PROBLEMS AND TASKS:
1: Please rewrite the passage on rural consumer spending, starting with "1. High Income" and going on through "brands and advertising.", with "storerooms" put in place of "basements".
2: Continue the passage on rural consumer spending from its last sentence.

SOURCE PASSAGE:
The highest score for rural areas in India is from Kerala where monthly per capita consumer expenditure is almost one-third more than the national average. Nine out of India’s 17 large states do better than the national average for rural areas. Among the northern states, he three states doing better than the national average are Haryana, Punjab and Rajasthan.

Segmentation on incomes show a wide variation in consumer behaviour as described below:

  1. High Income

Those belonging to upper strata—landlords, large farmers, businessmen and traders—exhibit distinct buying and consuming patterns. Much of their buying is done from nearby towns since they have large vehicles like jeeps and tractor trolleys. A trip to the town means buying goods for the whole month; most of the buying is done in bulk. In this way, their buying behaviour is closest to consumers in developed coun­tries, who stock goods in their basements. Only a few daily consumables are bought from the local market. The high income group is also most likely to be influenced by brands and advertising.

[Collection entries]
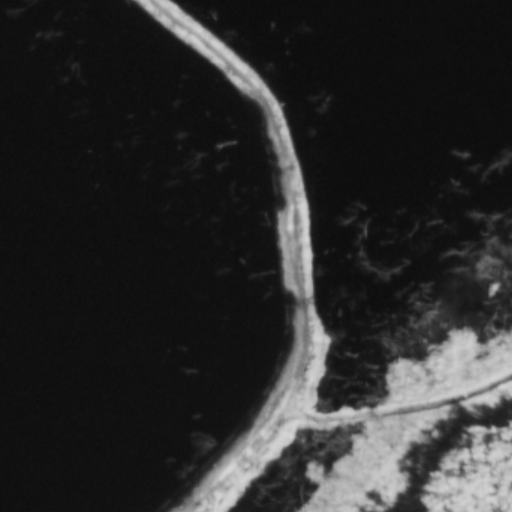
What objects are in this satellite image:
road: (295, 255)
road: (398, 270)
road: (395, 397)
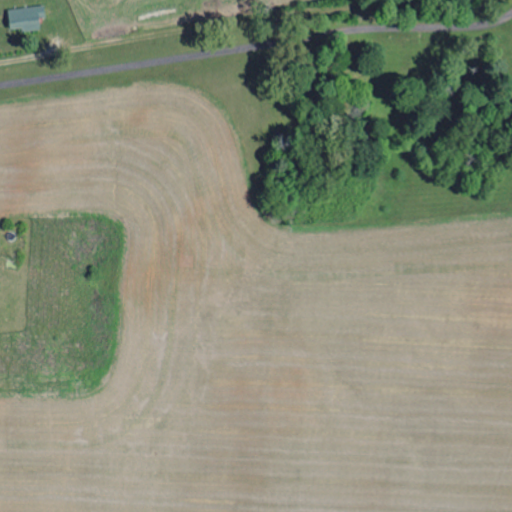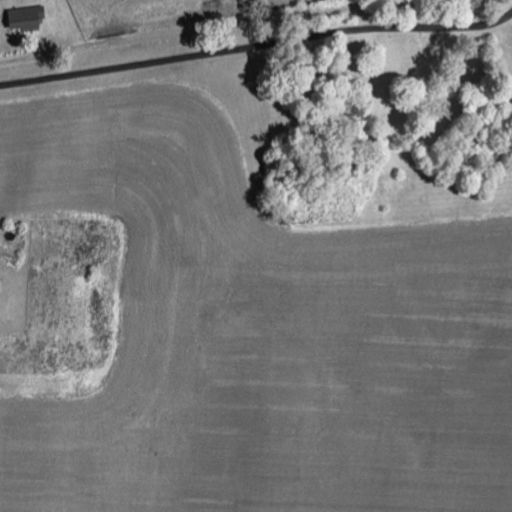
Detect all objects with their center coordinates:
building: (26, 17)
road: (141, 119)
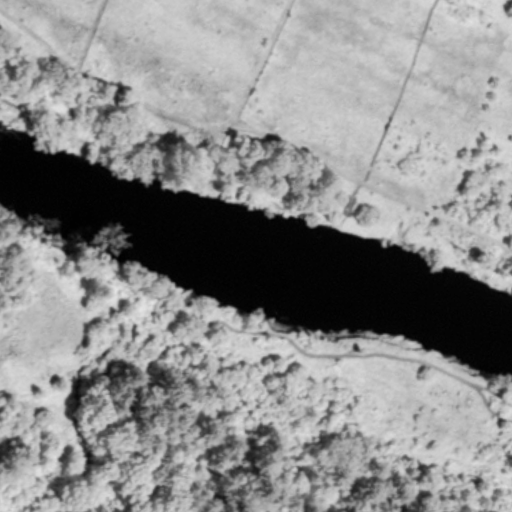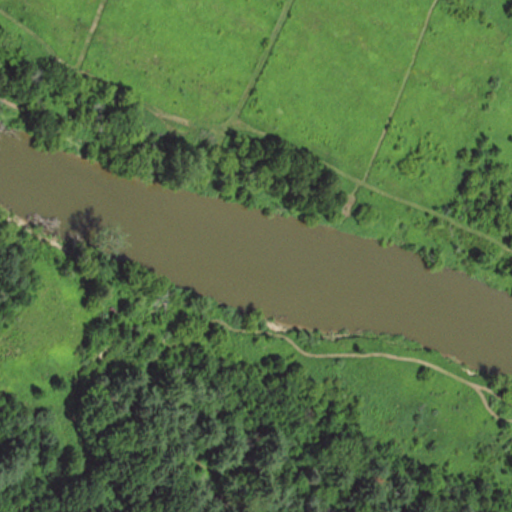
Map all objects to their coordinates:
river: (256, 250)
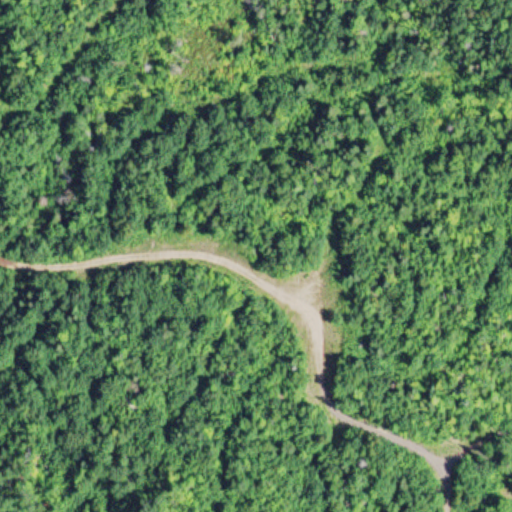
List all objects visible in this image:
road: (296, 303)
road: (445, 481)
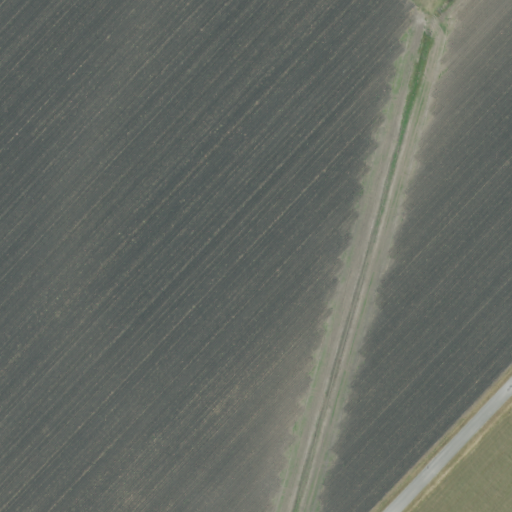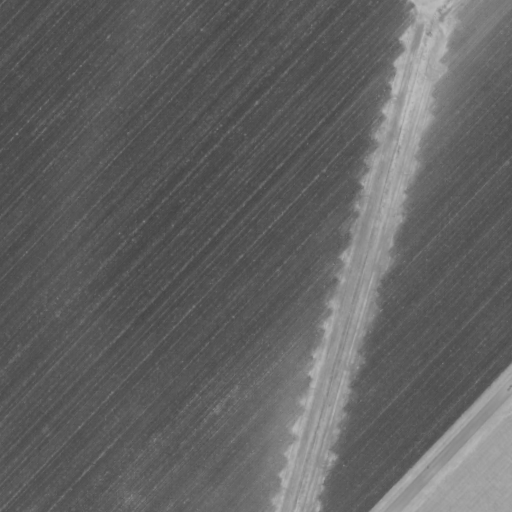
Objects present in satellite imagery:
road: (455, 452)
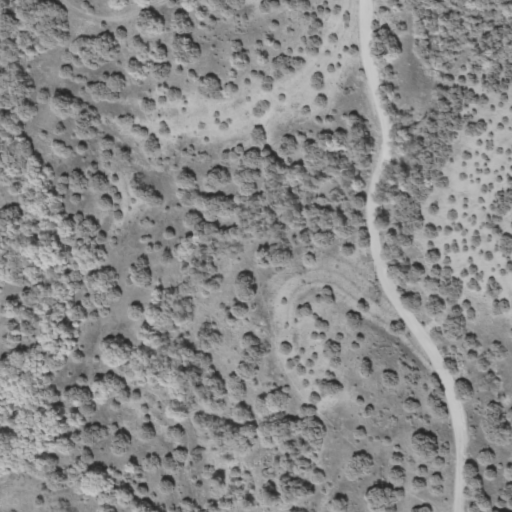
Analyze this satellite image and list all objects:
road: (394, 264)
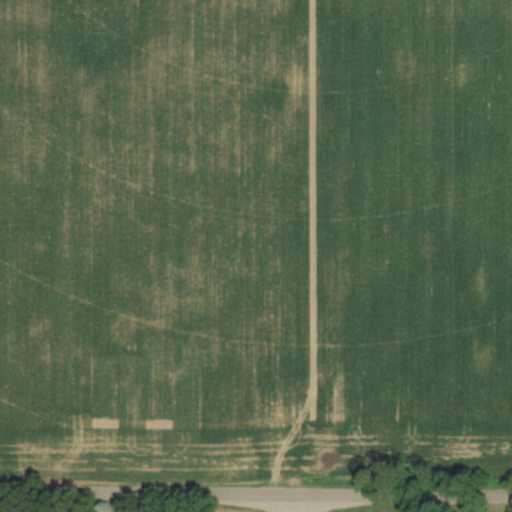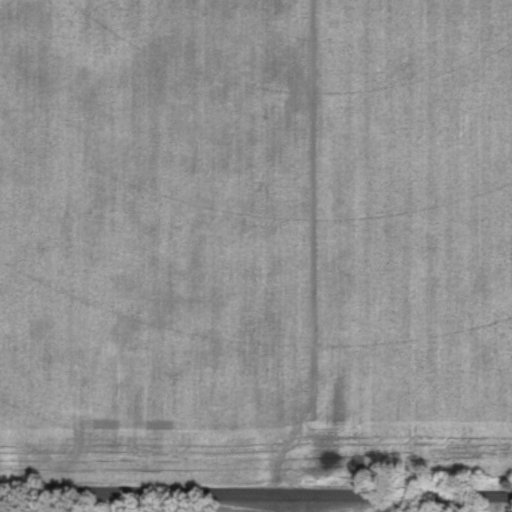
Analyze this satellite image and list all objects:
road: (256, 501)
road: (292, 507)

THE ANSWERS:
1:
1. High Income

Those belonging to upper strata—landlords, large farmers, businessmen and traders—exhibit distinct buying and consuming patterns. Much of their buying is done from nearby towns since they have large vehicles like jeeps and tractor trolleys. A trip to the town means buying goods for the whole month; most of the buying is done in bulk. In this way, their buying behaviour is closest to consumers in developed coun­tries, who stock goods in their storerooms. Only a few daily consumables are bought from the local market. The high income group is also most likely to be influenced by brands and advertising.

2:
  1. Middle Income

Large middle income families also buy many products in bulk. Food items like grains are purchased in bulk while fresh produce is bought on a daily or weekly basis. Small middle class families are likely to buy most of their needs from the local market. The middle income group is likely to be more dependent on local stores than the high income group. Rather than buying brands, people in the middle income group are likely to get their clothes stitched locally.

  1. Lower Income

People in the lower income group depend on local stores and markets for all their needs. Local shopkeepers provide them credit, advice and easy delivery, which suits these consumers. Purchasing is done more often, though in lesser quanti­ties. People in the lower income group are also likely to buy smaller packs.